Foto: los escritores senegaleses Cheikh Amidou Kane, Boris Boubacar Diop, Seydou Norou y Binta Ndao en la edición del SILA 2011
Reproduzco el breve texto que leí durante la presentación de g21 en el Ateneo de Madrid, el pasado 30 de septiebre de 2011
Víctor Álamo recrea con la fortaleza de su prosa, una prosa rica y llena de recursos expresivos, un mundo casi mítico que sin embargo habita y ha habitado siempre en estas islas. Víctor Conde utiliza la ciencia ficción, unos personajes evocadores, la mujer sombra, el hombre que ha perdido sus alas y no puede volar, habla de ciencia ficción, pero habla también de realidad. El relato de Pepe Correa se lee con una sonrisa en los labios, un cuento delicioso, de esos que reconforta cuando lo has acabado. La prosa de David Galloway está cargada de frases repletas de significado, de verdades y de denuncias personales. Santiago Gil presenta un personaje canalla por el que es fácil apasionarse, un personaje que nos plantea muchas preguntas, como la buena literatura. Cristo Hernández nos ofrece una trama delirante, que provoca verdaderas carcajadas en el lector, el placer de leer una buena historia. Javier Hernández recrea una atmósfera negra envolvente, en unos personajes que también existen, que podrían vivir tan cerca de nosotros. Álvaro Marcos también acude a un mundo mítico, con la precisión y el cuidado de su prosa en el paisaje y en los sentimientos de sus protagonistas. Los cuentos de Nicolás Melini tienen una profundidad difícil de conseguir, poseen esa extraña sensación de que en cada frase puede suceder algo. Alexis Ravelo acude a la involuntaria necesidad de inventarse un pasado, un pasado que se mezcla con el presente, quizás porque éste no es suficiente. Anelio Rodríguez muestra con destreza una cotidianidad que esconde y vislumbra tensiones personales ocultas.

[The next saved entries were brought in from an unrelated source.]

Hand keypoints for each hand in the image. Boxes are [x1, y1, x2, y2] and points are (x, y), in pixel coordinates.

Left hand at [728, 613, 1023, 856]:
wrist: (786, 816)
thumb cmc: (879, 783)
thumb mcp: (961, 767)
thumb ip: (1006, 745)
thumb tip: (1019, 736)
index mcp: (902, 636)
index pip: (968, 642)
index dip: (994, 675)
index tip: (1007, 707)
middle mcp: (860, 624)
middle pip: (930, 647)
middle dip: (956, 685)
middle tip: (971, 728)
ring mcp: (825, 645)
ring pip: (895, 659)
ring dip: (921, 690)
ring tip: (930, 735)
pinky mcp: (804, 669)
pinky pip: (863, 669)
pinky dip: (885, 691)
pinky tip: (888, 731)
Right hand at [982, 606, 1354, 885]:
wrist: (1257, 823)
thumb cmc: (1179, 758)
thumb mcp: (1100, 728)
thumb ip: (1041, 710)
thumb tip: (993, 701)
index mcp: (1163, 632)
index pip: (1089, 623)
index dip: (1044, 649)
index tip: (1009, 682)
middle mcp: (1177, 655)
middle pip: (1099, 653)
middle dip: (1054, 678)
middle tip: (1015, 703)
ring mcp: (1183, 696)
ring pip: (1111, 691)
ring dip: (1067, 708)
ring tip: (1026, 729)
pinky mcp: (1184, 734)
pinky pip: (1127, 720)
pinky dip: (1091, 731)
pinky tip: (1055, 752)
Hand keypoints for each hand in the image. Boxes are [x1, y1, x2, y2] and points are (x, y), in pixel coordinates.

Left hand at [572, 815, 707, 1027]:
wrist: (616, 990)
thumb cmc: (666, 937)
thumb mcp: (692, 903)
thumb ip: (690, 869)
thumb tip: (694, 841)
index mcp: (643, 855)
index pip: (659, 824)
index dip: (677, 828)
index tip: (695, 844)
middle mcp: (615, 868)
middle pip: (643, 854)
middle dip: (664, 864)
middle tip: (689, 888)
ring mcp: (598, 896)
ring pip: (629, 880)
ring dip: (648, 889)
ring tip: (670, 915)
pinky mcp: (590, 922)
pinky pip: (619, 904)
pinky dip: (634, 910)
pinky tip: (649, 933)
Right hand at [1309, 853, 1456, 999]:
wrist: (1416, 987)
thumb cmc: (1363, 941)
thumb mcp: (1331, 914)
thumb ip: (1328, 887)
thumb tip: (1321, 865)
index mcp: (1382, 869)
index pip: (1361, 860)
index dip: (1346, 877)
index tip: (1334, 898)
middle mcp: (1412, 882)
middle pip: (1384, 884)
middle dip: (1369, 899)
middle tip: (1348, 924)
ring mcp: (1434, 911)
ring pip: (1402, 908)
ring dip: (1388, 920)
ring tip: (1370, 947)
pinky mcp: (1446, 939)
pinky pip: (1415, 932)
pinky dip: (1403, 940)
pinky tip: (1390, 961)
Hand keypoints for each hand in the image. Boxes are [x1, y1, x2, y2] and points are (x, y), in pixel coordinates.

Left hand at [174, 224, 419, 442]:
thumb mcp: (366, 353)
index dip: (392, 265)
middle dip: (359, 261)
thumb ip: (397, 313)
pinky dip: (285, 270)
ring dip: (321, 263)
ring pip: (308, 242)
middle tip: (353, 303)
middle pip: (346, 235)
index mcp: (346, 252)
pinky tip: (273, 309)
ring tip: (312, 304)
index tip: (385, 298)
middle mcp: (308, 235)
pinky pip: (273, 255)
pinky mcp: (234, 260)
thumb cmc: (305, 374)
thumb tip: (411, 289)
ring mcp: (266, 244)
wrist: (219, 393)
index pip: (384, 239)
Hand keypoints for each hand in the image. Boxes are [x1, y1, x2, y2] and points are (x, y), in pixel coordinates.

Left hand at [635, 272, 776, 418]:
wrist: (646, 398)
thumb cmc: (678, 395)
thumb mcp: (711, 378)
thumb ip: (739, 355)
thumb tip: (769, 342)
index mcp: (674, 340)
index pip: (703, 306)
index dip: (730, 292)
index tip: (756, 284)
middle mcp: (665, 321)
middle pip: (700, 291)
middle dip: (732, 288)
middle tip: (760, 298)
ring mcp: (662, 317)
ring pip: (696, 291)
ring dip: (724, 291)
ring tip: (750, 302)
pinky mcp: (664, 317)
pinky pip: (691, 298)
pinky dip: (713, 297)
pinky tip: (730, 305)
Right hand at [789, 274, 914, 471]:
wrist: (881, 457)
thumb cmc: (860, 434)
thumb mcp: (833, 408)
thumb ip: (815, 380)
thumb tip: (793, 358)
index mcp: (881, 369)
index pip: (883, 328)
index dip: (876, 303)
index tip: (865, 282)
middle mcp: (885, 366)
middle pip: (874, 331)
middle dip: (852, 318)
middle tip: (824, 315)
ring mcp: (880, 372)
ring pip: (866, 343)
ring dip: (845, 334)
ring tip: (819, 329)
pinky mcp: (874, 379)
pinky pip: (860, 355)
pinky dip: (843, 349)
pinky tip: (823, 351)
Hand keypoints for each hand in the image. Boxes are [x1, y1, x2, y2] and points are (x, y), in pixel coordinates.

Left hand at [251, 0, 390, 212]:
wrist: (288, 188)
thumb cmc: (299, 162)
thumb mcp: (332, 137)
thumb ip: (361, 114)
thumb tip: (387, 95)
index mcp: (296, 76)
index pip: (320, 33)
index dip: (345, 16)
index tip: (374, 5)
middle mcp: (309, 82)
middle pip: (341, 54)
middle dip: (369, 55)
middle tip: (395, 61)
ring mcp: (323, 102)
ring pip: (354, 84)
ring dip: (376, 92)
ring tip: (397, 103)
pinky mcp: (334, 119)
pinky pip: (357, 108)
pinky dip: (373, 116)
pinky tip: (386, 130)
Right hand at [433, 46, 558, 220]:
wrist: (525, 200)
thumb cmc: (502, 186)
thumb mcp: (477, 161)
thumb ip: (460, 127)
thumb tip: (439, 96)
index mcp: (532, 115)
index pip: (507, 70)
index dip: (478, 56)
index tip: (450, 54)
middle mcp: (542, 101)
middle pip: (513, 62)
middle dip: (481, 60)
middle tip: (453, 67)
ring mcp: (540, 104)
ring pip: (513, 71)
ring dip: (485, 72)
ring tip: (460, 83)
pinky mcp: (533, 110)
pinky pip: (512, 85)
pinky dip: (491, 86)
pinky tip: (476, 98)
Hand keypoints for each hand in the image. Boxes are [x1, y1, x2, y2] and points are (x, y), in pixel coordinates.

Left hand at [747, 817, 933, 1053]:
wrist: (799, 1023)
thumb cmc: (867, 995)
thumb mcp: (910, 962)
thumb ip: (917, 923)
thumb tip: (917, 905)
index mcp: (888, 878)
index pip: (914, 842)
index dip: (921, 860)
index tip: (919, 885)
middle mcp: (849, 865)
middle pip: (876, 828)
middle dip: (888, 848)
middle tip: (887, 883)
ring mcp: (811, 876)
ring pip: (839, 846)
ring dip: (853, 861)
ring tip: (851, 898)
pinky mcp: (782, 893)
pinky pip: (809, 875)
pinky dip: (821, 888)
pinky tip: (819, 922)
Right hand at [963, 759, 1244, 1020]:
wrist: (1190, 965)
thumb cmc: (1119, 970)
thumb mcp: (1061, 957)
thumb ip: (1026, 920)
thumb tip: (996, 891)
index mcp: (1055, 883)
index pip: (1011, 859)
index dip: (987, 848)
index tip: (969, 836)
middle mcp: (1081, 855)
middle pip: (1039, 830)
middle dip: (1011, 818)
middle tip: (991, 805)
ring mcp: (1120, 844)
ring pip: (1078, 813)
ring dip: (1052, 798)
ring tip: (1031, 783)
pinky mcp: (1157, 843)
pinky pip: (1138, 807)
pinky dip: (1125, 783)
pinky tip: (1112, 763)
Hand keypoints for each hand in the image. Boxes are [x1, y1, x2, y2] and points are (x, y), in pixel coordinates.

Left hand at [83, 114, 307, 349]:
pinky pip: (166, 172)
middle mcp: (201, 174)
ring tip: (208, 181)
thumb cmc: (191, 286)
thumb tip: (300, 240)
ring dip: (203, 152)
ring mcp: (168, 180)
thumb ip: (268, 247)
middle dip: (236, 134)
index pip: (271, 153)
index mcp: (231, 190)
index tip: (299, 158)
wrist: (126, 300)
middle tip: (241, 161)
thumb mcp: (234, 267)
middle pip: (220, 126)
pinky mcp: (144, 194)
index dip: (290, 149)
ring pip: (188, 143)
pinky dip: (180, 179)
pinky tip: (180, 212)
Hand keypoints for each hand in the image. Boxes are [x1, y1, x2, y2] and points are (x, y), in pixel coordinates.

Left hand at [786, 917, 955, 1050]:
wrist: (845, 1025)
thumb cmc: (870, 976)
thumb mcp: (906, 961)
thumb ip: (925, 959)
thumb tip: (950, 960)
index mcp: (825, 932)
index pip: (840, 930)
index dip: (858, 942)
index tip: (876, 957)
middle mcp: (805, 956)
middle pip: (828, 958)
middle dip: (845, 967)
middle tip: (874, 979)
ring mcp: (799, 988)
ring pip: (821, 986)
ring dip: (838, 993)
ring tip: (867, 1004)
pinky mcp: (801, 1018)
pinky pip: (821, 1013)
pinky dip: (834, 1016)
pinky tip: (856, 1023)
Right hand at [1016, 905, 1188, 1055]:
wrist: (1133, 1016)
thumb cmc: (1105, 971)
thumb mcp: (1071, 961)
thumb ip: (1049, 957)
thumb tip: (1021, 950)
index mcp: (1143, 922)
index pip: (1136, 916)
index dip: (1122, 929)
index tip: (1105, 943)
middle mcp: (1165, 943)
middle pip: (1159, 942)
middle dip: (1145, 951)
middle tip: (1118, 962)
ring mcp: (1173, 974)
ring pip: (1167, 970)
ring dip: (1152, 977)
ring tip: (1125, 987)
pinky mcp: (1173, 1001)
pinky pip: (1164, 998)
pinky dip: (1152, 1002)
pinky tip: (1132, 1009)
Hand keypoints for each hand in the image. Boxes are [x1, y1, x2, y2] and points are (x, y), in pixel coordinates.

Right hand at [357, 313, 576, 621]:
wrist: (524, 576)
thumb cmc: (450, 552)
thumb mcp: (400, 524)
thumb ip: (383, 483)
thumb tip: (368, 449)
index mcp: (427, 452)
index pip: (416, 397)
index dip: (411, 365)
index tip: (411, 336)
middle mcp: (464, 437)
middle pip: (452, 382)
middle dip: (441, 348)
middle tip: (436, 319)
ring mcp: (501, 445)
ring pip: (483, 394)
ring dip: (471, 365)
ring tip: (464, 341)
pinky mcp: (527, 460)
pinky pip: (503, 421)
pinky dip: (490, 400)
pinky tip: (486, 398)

Esto es Generación 21. ¿Qué somos una generación?, pues no lo sé. Sólo sé que somos un grupo de escritores, de escritores… aunque quizás, más que de escritores debería decir de ladrones. Un grupo de ladrones que tenemos que robarnos nuestro tiempo para ejercer de profesores, de economistas, de gestores, de periodistas… Qué feo eso de robarle a uno mismo, qué tristísima resignación esa de robar para poder comer.
¿Y a qué venimos a Madrid? ¿A qué venimos a Madrid nosotros ladrones, nosotros escritores que también somos canarios? ¿Para qué salimos de esas islas de las que apenas salen nuestras novelas? ¿Para pasárnoslo bien? ¿Para que alguien nos mire? ¿Para que alguien nos lea? ¿Para avanzar un pasito más en el kilómetro no sé cuántos de esta carretera interminable que supuestamente nos conduciría, si acaso alguna vez lo conseguimos, a ser personas honradas?